(Beginning of DATA TO PROCESS)

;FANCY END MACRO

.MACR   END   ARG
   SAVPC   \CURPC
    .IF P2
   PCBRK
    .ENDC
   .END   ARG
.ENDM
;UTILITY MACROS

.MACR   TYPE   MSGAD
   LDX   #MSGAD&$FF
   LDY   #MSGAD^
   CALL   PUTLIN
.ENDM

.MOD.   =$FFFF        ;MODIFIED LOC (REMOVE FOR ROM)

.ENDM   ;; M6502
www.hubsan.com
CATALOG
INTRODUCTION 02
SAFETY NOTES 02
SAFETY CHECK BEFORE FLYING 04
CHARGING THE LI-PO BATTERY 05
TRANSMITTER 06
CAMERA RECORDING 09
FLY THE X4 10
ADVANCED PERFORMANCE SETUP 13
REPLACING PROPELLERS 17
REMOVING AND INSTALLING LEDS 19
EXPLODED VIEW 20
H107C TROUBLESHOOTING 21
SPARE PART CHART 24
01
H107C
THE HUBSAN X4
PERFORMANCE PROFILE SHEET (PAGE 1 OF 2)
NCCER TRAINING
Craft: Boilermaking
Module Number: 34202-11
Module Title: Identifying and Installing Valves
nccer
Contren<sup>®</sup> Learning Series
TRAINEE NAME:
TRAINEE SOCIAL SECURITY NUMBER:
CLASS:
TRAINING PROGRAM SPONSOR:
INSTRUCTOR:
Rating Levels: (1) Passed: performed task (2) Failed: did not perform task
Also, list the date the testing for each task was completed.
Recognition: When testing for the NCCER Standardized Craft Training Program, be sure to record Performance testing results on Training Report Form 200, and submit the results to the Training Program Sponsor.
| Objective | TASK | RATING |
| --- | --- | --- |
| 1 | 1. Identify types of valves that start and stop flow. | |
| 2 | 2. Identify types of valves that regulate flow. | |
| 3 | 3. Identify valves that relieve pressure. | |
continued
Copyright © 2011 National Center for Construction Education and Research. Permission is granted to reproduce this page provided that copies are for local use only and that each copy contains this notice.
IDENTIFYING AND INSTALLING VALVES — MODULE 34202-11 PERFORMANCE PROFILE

(End of DATA TO PROCESS)

Count how many lines in the listing contain the string "TRAINEE". Only that number should be given.

2